Why not make it a student exercise? For one of the first classes they each have to bring an article they think is bad and talk about why.

I'm an academic librarian, and I do not think this would be a good exercise. If you, as a professor and expert in your field, do not know how to identify articles with bad methods without crawling through tons of literature, how do you expect your students to do that? They won't know what databases to use and what articles to read. What is bad in this context? A bad study is often quite subtle. I appreciate the sentiment here. I think it would be a far better exercise to give them a few examples and ask them to point out flaws.

A few ways to find those flaws: ask other professors in your field for suggestions; find examples of unethical studies; talk to your subject librarian.
posted by bluedaisy at 3:05 PM on April 10, 2020 [7 favorites]


Going purely on citations is unlikely to work in sociology, since I cite bad work with bad conclusions all the time in order to discuss why it was bad.

I would start by narrowing the field significantly. I can give you examples from my very specific slice of sociology - evolutionary psychologists hypothesizing sexual inclinations based on reading habits, or the survey about fast food and class that appeared to be 'poor people are dumb' until they actually did some proper qual analysis and found that fast food was a way for poor parents to say yes to happiness. So narrow down to one little segment, then go gossip/grar hunting. It's not always based on poor research but it can be and will be picked apart for it.

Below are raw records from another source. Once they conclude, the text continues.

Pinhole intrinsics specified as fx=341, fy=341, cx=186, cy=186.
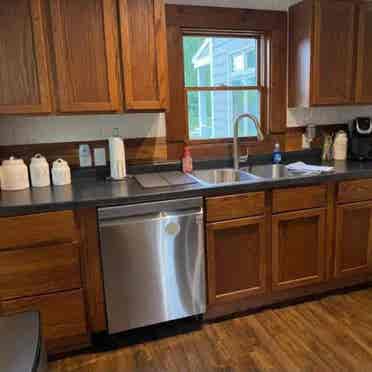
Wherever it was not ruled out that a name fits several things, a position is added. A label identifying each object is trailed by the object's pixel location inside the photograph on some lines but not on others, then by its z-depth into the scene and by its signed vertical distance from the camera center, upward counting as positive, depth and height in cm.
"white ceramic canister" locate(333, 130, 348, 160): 276 -26
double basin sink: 249 -42
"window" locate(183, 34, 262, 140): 257 +26
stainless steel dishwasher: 184 -78
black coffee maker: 268 -21
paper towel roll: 220 -24
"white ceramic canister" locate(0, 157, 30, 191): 199 -29
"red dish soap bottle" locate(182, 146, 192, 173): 246 -31
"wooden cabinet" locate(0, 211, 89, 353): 170 -75
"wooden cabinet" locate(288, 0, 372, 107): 242 +45
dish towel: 230 -37
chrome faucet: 239 -15
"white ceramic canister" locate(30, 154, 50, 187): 206 -29
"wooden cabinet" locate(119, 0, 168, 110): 199 +39
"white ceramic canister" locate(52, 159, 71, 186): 211 -30
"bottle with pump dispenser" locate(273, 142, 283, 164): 270 -31
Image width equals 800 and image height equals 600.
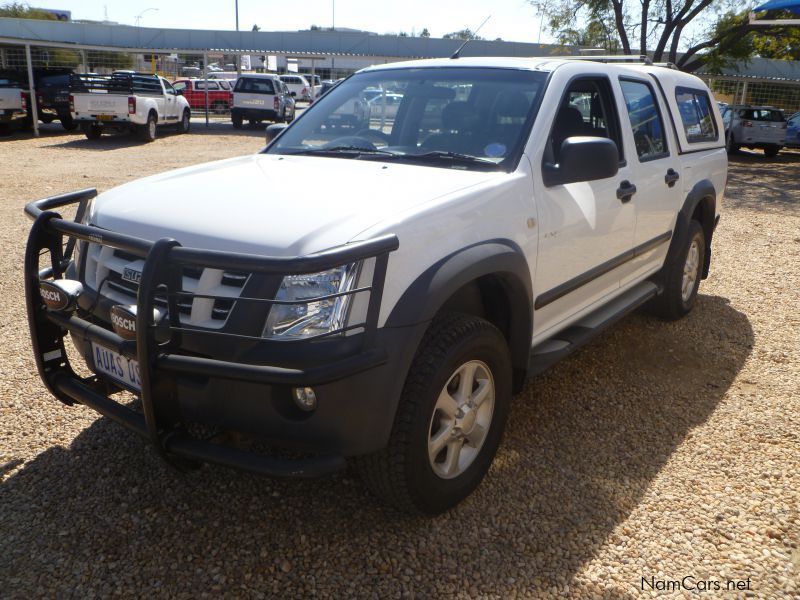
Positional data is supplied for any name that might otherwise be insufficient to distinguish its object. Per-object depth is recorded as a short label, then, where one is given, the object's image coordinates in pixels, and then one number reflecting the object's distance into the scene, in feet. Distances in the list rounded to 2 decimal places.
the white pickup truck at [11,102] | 64.80
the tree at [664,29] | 68.03
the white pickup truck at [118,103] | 61.36
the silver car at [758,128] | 70.23
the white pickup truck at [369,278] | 7.84
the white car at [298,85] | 128.77
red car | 106.22
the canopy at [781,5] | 51.19
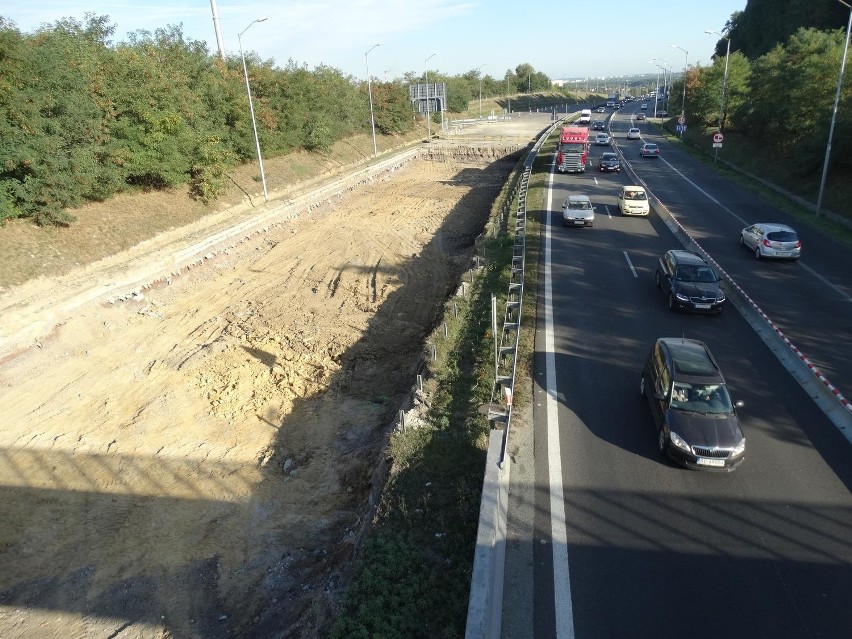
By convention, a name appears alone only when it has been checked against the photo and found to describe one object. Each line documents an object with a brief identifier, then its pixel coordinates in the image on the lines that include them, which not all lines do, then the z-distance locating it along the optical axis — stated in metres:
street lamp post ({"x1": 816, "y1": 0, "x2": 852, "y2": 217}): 25.06
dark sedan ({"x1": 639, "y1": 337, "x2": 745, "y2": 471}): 9.79
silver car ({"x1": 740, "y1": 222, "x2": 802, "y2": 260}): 21.23
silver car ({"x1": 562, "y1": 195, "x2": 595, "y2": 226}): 26.25
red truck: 40.84
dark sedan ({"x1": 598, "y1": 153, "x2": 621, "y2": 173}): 41.88
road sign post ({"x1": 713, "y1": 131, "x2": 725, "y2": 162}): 41.22
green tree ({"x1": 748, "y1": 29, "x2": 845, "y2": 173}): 32.78
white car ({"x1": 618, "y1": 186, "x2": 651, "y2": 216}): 28.36
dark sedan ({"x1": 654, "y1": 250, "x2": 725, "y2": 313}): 16.27
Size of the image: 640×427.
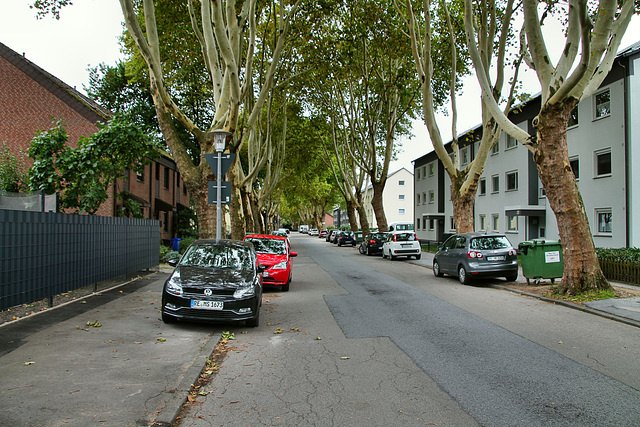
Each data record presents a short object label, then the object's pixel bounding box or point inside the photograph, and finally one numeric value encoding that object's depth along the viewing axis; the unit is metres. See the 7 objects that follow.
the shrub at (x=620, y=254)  13.86
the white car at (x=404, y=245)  25.92
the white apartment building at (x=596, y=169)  19.41
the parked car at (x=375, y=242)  30.58
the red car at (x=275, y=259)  12.77
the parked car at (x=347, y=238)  46.84
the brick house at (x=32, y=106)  22.38
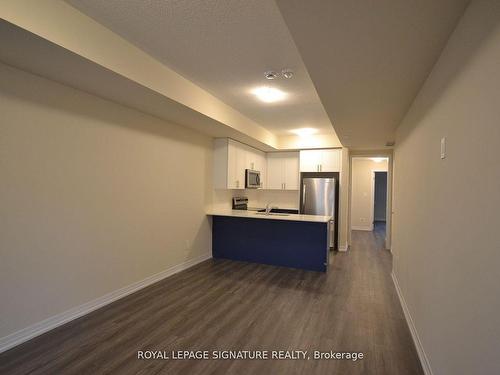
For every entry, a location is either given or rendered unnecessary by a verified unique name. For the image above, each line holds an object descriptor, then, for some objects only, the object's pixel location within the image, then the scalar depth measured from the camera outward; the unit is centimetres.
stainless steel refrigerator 566
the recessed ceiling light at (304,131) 544
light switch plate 162
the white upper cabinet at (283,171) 641
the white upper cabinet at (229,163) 498
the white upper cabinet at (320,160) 581
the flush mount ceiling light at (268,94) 330
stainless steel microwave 566
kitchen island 430
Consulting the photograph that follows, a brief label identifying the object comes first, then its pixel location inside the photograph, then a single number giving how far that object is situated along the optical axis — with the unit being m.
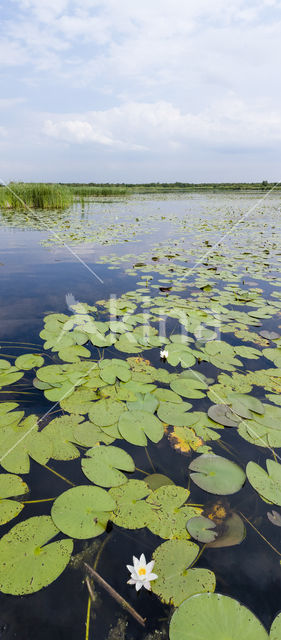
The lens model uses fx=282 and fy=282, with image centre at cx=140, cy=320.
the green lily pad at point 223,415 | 1.60
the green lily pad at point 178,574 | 0.90
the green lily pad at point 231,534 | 1.05
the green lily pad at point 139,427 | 1.47
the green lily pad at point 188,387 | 1.81
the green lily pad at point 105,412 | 1.58
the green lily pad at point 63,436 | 1.39
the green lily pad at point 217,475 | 1.24
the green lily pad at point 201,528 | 1.05
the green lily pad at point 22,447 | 1.33
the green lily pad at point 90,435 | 1.46
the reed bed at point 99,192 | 26.00
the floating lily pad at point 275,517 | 1.12
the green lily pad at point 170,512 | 1.07
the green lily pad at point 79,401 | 1.67
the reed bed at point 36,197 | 13.09
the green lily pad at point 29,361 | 2.08
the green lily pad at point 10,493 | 1.12
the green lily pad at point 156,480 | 1.26
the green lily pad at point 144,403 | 1.68
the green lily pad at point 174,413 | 1.60
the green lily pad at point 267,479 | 1.21
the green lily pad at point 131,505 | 1.10
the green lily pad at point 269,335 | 2.55
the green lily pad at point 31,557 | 0.92
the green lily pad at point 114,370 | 1.94
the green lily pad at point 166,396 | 1.75
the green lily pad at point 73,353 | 2.19
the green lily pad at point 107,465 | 1.25
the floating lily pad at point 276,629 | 0.80
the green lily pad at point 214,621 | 0.80
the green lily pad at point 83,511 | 1.06
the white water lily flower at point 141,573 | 0.89
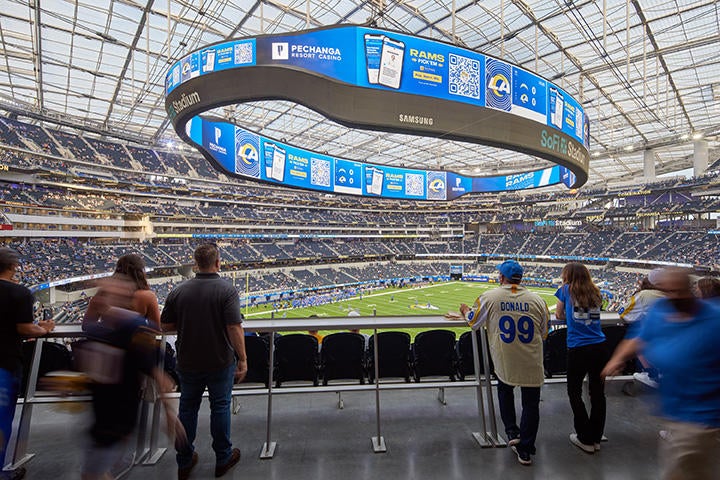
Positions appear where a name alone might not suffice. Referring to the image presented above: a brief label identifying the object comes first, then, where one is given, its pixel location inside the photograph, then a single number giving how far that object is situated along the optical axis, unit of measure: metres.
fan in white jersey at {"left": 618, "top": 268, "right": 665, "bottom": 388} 3.04
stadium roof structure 12.62
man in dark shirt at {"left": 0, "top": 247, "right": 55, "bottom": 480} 2.13
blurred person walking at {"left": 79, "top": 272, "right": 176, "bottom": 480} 1.89
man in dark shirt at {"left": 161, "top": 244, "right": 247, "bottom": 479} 2.29
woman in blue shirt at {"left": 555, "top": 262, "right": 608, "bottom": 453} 2.68
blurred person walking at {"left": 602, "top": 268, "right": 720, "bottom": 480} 1.47
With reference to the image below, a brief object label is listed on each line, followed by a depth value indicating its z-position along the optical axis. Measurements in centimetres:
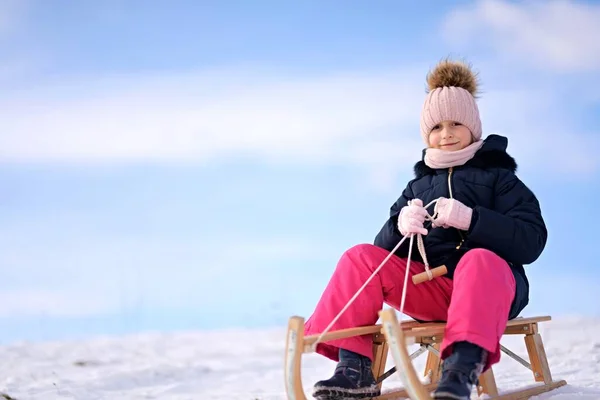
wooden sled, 439
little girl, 447
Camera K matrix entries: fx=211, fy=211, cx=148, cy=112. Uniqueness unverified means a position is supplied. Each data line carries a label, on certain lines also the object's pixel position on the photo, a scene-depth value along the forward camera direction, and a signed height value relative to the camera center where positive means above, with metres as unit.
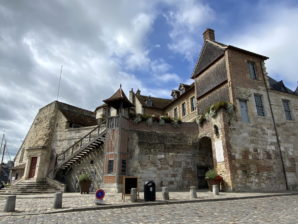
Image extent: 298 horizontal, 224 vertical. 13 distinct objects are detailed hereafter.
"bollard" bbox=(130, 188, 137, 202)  9.81 -0.65
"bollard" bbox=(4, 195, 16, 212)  7.44 -0.77
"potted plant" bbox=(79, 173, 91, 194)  14.85 -0.15
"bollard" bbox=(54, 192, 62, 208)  7.98 -0.69
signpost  8.69 -0.65
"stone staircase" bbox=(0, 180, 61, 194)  18.02 -0.57
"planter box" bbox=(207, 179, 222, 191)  15.02 -0.17
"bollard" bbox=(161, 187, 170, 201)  10.41 -0.69
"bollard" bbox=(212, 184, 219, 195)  12.41 -0.59
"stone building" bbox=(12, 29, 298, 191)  15.76 +3.11
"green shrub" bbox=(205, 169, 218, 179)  15.01 +0.37
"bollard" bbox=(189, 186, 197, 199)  11.00 -0.66
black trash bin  9.93 -0.58
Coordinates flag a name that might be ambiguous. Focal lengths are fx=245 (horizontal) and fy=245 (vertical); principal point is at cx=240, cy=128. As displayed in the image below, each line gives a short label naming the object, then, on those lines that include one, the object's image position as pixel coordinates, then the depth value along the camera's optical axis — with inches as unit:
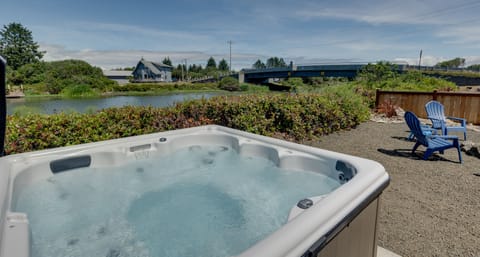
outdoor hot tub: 51.3
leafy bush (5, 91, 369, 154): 112.9
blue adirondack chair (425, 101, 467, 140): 190.1
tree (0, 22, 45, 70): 1014.9
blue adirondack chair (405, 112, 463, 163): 140.8
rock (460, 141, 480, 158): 154.4
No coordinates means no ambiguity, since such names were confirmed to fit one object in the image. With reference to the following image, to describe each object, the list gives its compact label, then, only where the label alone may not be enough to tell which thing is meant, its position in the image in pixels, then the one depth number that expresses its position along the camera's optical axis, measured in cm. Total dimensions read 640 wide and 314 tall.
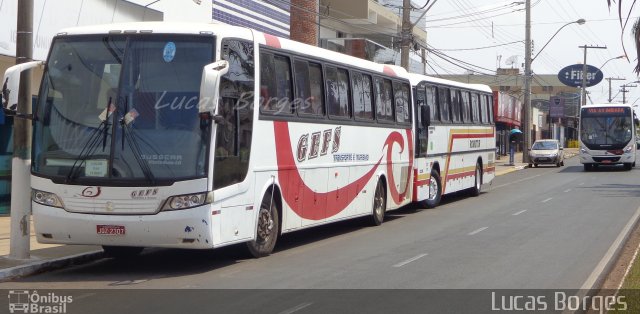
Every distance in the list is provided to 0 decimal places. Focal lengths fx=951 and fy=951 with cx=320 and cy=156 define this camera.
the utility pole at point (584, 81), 7725
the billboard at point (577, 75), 8106
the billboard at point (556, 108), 8900
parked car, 5272
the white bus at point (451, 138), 2276
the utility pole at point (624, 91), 12487
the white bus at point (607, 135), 4734
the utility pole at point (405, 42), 3148
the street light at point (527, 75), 5431
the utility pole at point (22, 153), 1320
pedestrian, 5268
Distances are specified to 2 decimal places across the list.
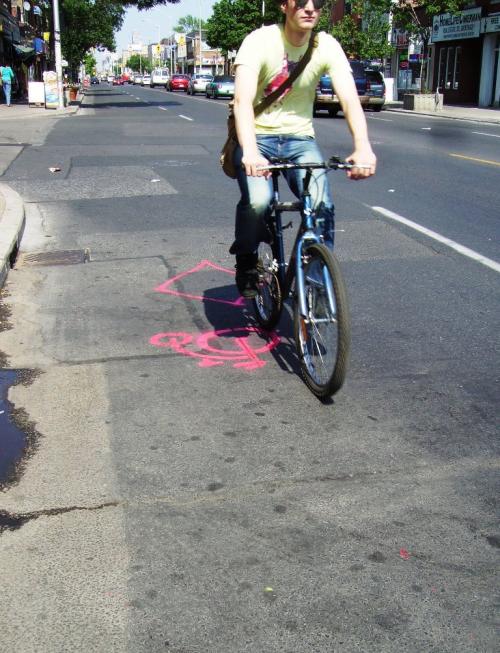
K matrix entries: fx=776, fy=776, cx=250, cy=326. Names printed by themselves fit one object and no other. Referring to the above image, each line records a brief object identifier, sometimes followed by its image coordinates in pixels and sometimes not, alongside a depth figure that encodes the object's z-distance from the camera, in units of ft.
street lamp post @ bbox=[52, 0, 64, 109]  110.73
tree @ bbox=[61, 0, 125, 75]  180.14
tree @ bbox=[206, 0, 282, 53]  254.27
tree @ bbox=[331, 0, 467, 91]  146.41
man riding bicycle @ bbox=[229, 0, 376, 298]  12.69
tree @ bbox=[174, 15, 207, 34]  608.84
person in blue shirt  118.93
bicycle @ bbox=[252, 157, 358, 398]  12.24
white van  308.69
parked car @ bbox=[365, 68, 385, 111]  110.22
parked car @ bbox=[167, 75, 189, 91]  229.86
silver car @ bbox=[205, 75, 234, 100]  157.38
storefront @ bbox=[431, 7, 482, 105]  136.05
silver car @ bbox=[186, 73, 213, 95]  191.62
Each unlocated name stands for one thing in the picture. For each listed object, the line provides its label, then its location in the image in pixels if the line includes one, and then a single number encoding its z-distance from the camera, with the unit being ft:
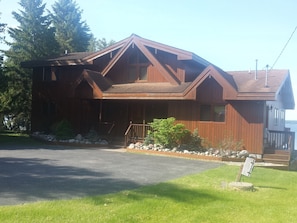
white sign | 27.50
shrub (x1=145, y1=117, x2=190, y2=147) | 52.47
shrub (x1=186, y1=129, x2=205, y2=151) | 53.54
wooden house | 52.03
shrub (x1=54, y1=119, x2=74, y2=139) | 61.82
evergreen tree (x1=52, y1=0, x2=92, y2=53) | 144.05
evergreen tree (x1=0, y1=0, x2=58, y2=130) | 89.51
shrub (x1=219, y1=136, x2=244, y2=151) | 51.75
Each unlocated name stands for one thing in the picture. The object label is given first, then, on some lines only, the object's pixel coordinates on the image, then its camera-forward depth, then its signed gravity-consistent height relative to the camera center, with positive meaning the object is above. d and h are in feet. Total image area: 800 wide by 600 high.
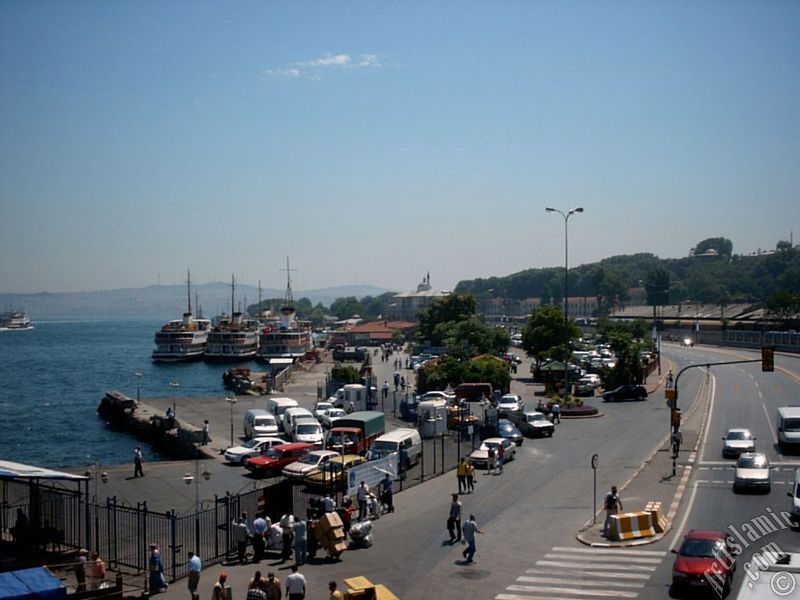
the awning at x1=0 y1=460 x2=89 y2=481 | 57.31 -13.01
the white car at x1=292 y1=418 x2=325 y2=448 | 116.00 -20.34
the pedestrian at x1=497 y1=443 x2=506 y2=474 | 96.84 -20.29
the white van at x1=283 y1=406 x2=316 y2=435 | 128.67 -19.65
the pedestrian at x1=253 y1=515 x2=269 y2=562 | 63.87 -19.45
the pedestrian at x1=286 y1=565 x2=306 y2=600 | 51.55 -18.98
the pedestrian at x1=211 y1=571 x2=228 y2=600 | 50.88 -18.97
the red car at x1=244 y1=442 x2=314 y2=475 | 97.30 -20.30
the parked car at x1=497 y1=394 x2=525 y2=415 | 139.33 -20.04
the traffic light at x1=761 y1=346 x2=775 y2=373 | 103.96 -8.98
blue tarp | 43.52 -16.14
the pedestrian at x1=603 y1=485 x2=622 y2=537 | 69.52 -18.66
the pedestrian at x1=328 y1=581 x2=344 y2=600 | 48.75 -18.43
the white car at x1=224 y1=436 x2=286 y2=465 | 105.40 -20.57
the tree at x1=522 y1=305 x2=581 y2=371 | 207.51 -10.56
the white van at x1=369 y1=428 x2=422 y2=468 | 97.40 -18.81
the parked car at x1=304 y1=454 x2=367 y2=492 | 82.64 -19.50
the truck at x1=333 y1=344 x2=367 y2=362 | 340.43 -26.06
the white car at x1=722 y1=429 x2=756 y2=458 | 101.45 -19.95
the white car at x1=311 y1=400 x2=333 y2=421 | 145.59 -21.28
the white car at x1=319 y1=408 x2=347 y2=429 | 140.15 -21.60
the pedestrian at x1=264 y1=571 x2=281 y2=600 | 51.93 -19.21
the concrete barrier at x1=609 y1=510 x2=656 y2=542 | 66.08 -19.78
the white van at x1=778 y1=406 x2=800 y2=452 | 104.63 -18.85
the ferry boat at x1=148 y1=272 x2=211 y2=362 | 441.27 -26.25
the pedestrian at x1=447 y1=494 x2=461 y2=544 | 67.41 -19.43
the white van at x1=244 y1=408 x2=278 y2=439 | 127.03 -20.80
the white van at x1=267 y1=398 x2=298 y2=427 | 143.73 -20.03
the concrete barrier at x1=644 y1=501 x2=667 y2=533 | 67.67 -19.62
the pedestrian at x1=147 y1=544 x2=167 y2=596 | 55.21 -19.50
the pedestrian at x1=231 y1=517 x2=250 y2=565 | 63.10 -19.33
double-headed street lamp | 147.04 -15.17
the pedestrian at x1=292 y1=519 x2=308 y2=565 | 61.72 -19.08
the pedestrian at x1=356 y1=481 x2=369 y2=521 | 74.23 -19.29
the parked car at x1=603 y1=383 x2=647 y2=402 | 165.78 -21.36
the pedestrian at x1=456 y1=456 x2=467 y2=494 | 84.64 -19.40
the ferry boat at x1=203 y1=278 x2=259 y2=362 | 445.37 -27.37
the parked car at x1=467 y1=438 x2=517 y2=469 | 99.09 -20.38
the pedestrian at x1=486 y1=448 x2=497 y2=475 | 96.94 -20.61
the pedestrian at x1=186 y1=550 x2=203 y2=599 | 54.19 -18.98
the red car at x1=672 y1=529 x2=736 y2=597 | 51.06 -18.11
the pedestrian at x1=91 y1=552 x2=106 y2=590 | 53.62 -18.55
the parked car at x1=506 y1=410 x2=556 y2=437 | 122.52 -20.68
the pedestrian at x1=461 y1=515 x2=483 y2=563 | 61.26 -18.84
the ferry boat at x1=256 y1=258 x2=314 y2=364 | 426.51 -26.13
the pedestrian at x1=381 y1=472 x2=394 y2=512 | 78.23 -19.85
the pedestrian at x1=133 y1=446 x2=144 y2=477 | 97.24 -20.83
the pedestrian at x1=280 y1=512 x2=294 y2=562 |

(Honorable mention: the throwaway line describing lesbian erasure by assuming lesbians couldn't be fans of a male actor because the group name mentioned sex hormones)
posted by geek anachronism at 3:18 PM on April 10, 2020


Fairly recently a group of philosophy professors intentionally submitted a series of fake studies (I think at least one may have been qualitative?). Although this may not be a good example of a bad qual study this statement hoax did bring up some interesting questions about “soft” social science type research and quality.

https://www.google.com/amp/s/www.nytimes.com/2018/10/04/arts/academic-journals-hoax.amp.html

I took a grad level qualitative research course recently and I was struck by differing ideologies around the idea of “rigor” in the field. I can’t find the specific paper that was used as an example but we read a phenomonological interview of a single woman who did sex work - n of 1 obviously is almost never considered rigorous in quant fields but depending on the purpose of the qual study may be totally reasonable. We had a very engaging discussion about whether this particular qual study could ever be considered high-quality.
posted by forkisbetter at 3:31 PM on April 10, 2020


The Stanford Prison Experiment was a research project in social psychology rather than sociology, but there are plenty of scholars who argue that the methodology was terrible. Example: Why Zimbardo’s Prison Experiment Isn’t in My Textbook
posted by obscure simpsons reference at 10:57 AM on April 11, 2020


Might the Behind the Headlines feature at NHS provide any good examples?
posted by kristi at 5:17 PM on April 11, 2020 [1 favorite]


Something I don't see recommended above: find a good systematic review of qualitative studies that does quality scoring as part of their review process, and pull the lowest-scoring studies cited. For example, Attree (2004), in a review of qualitative evidence on children’s accounts of growing up in disadvantage, graded papers on a scale from A to D. Papers graded D were excluded, so those would be likely to be good examples of poor-quality papers.

You may also find it useful to look at/introduce your students to some of the quality scoring metrics.